I need to show for graph G,if $\Delta(G) \leq 3 $ then $\kappa(G) =\kappa^{'}(G)$.
Where $\Delta(G) \ $ is the maximum degree of the graph , $ \kappa(G) $ is the vertex connectivity number and $\kappa^{'}(G)$ is the edge connectivity number.
I tried to prove this using, whitney's theorem where it says , for any graph ,
$\kappa(G) \leq \kappa^{'}(G) \leq \delta(G)$ , where $\delta(G)$ is the minimum degree of G.
So $\kappa(G) \leq \kappa^{'}(G) \leq3 . $ But i dont have any clue to go further from this. Can anyone give me any clue to solve this ?
Thank you
I actually proved this as a homework a while ago. This could be proven if you know Menger's theorem. There are two versions:
Since $\Delta(G) \leq 3$, $\kappa'(G) \leq 3$. My approach is to show the statement for the cases $\kappa'(G) = 1,2,3$.
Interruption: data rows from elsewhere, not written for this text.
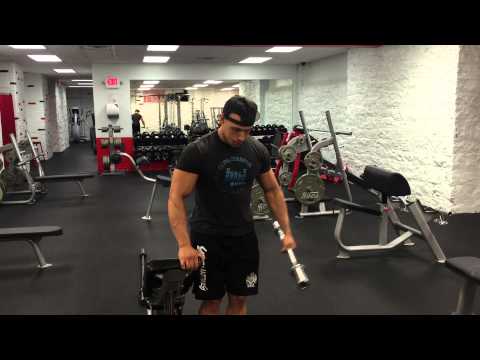
You are a GUI agent. You are given a task and a screenshot of the screen. Output one action in this format:
    pyautogui.click(x=<x>, y=<y>)
    Task: Click on the black floor
    
    Given the screenshot: What is the action you would take?
    pyautogui.click(x=129, y=249)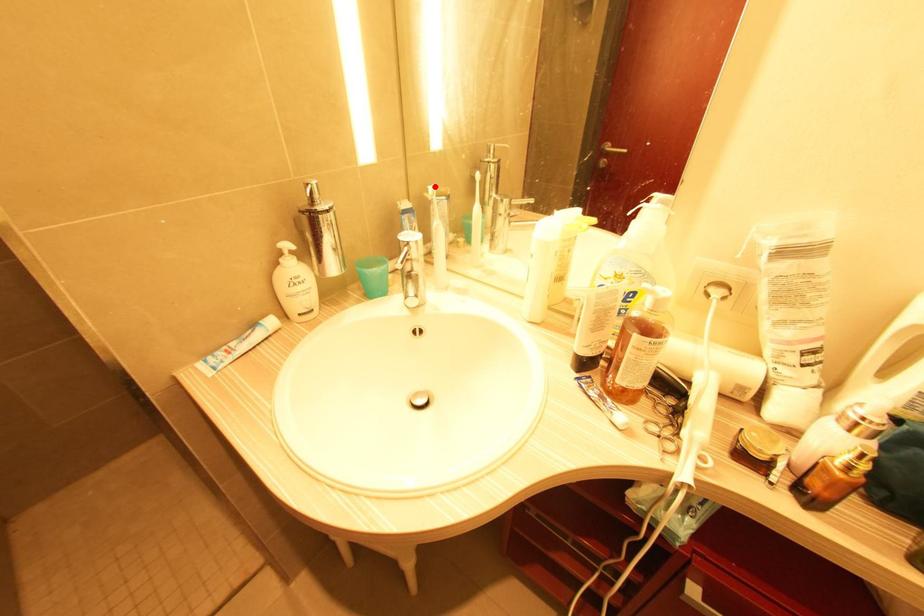
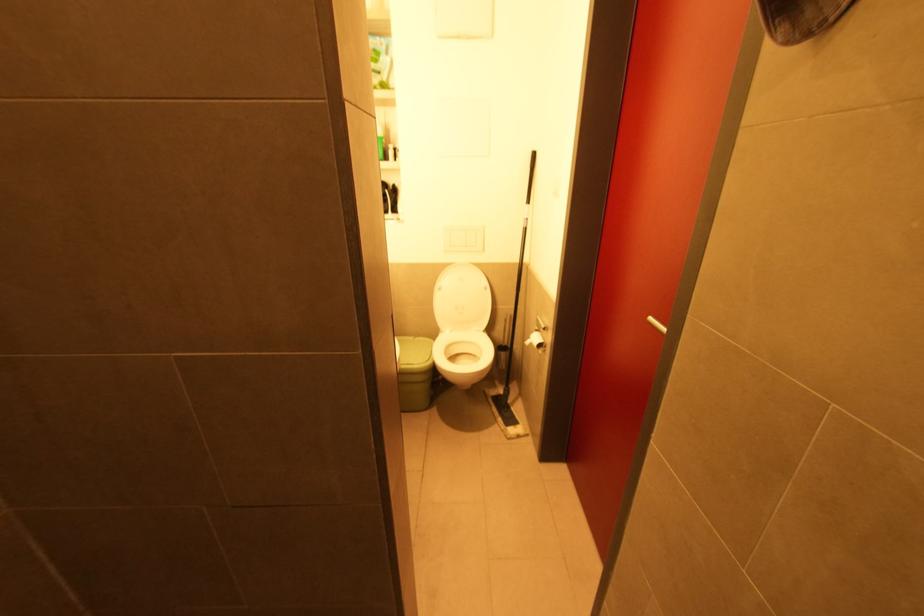
Question: I am providing you with two images of the same scene from different viewpoints. A red point is marked on the first image. Can you still see the location of the red point in image 2?

Choices:
 (A) Yes
 (B) No

Answer: (B)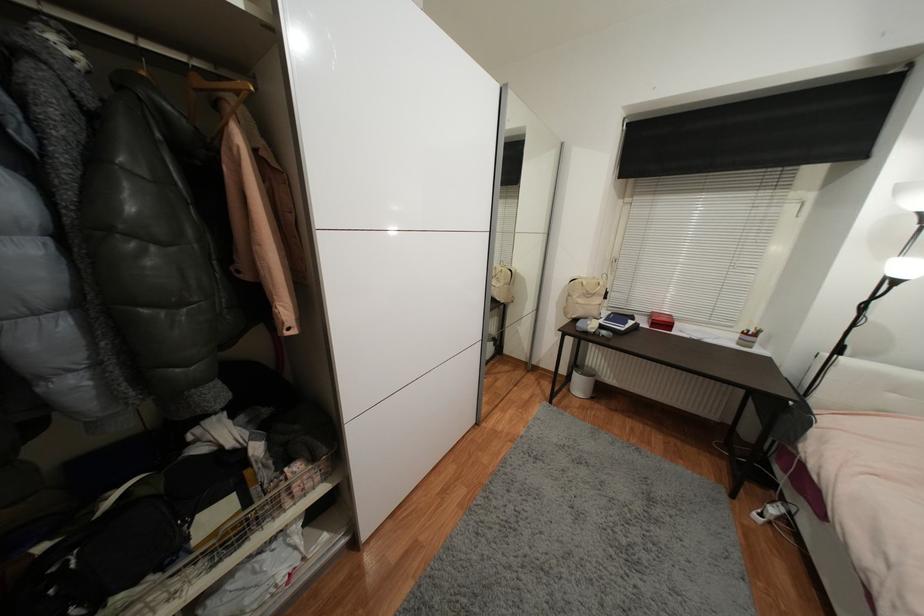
If $\kappa'(G) = 3$, then all vertices must have degree 3. A vertex cut would be the three neighbors of any vertex. This cut is minimal: by EMT, there are 3 ped's between any pair of vertices of G, and since $deg(v) = 3$ for all v, no vertices are on 2 ped's (which would make it having degree at least 4 => contradiction). So $\kappa(G)$ can't be less than 3. So $\kappa(G) = 3$
If $\kappa'(G) = 2$, then there must be a vertex of degree 2 and no vertices of degree 1. The neighbors of the vertex of degree 2 constitute a vertex cut. By the fact that the graph has no vertices of degree 1, this cut is minimal. So $\kappa(G) = 2$.
If $\kappa'(G) = 1$, then by EMT, there is a pair of vertices such that there is only one path connecting them. Any vertex on this path is a cut vertex. So $\kappa(G) = 1$.